Scientists have linked a nonmutation alteration in the BRCA1
gene to a biochemical process known as hypermethylation. This unique alteration,
initially reported by Hopkins in April 2000, is associated with 10% to 15% of
breast cancers and 15% to 20% of ovarian cancers. Moreover, this alteration
occurs in the most common, nonhereditary forms of breast and ovarian cancers
rather than the more rare familial cancers typically associated with
the BRCA1 gene.
The Hypermethylation Principle
"Mutation, or the loss of viral tumor-suppressing genes, is
frequently the precursor to inherited susceptibility to cancer," explained
Hopkins investigator Manel Esteller, MD, PhD. "As mutations are passed
along from generation to generation, so is a familial inherited cancer
predisposition. On the other hand, methylation is a nonhereditary biochemical
process that similarly alters the function of cancer-related genes by turning
them off and on. Normal methylation allows the gene to function normally, but
when the gene is ‘hyper’ methylated, it turns off inhibiting
tumor-suppressing activities, leading to the initiation of cancer."
In the course of their studies, NIH and John Hopkins
investigators uncovered such an alteration in a nonfamilial breast cancer sample
that exhibited characteristics typical of a tumor associated with a BRCA1 gene
mutation. Further examination of the tumor sample by Hopkins
experts revealed that the tumor was highly methylated in a growth-promoting
region of the BRCA1 gene. This, in turn, caused the deactivation of the gene and
the resulting cancer.
Differentiating Test in Early Stages
A test that would allow physicians to differentiate between
those tumors resulting from inherited BRCA1 mutations and those caused by
noninherited abnormal methylation of the gene is in development. "Such a
test would give patients the ability to determine if their cancer occurred as
the result of an inherited mutation that could affect other family members or
randomly with no familial link," said Stephen Baylin, MD, who is Ludwig
professor of oncology and the associate director for cancer research at Hopkins.

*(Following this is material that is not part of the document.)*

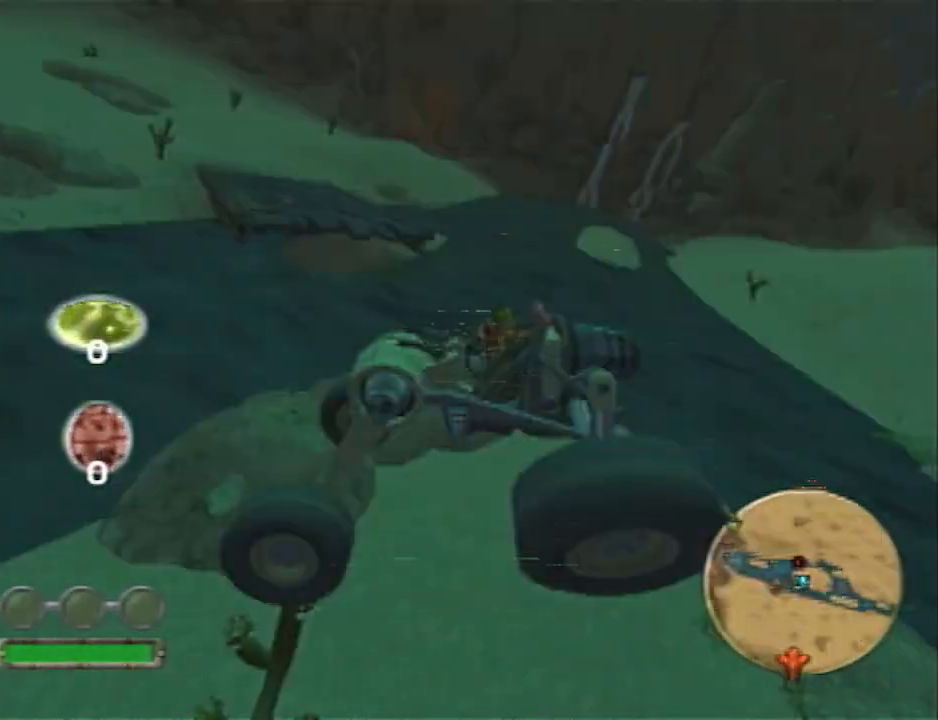
{"dt_ms": 500, "buttons": ["CROSS"], "left_stick": "left", "right_stick": "center", "events": [[17, "right_stick", "center"], [117, "L1", "down"], [150, "left_stick", "left"], [183, "right_stick", "down-right"], [233, "right_stick", "right"], [300, "L1", "up"], [333, "right_stick", "center"]]}
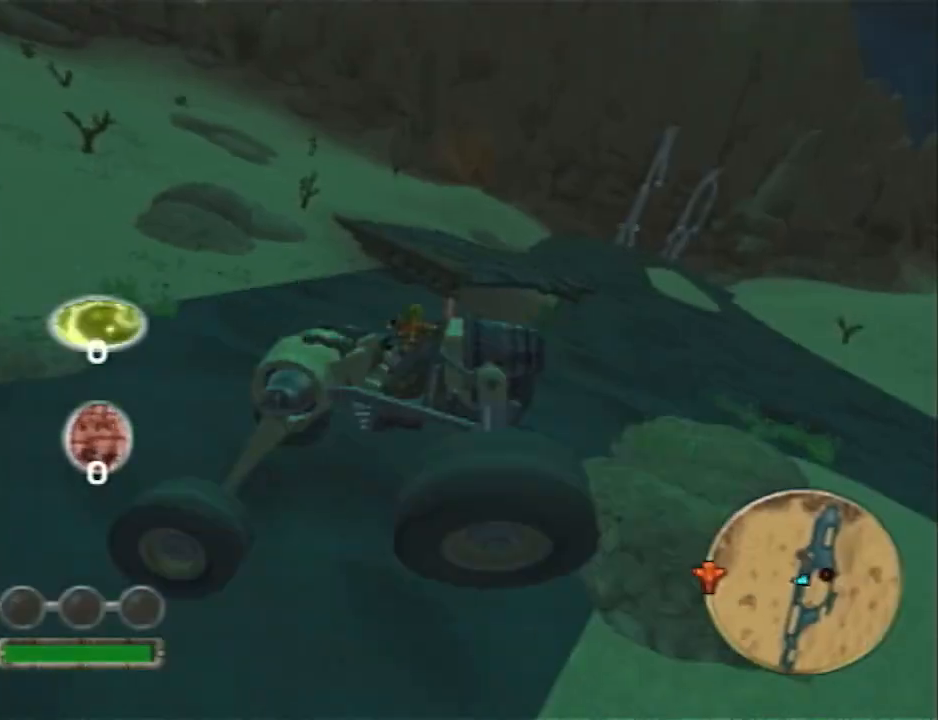
{"dt_ms": 500, "buttons": ["CROSS"], "left_stick": "center", "right_stick": "center", "events": [[83, "left_stick", "center"]]}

However, he cautions that test development
is in its very early stages, so it is not known when such
an assessment would be available for clinical trials in patients.
Dr. Baylin, James Herman, MD, assistant professor of oncology,
and their research team have been studying the effect of abnormal methylation
patterns on cancer-related genes for more than a decade, linking it to a variety
of cancers including colon, lung, brain, and head and neck tumors. Breast and
ovarian cancers affect more than 200,000 American women annually and cause an
additional 60,000 deaths. Experts say the majority of these cancersnearly 80%are
not the result of an inherited predisposition.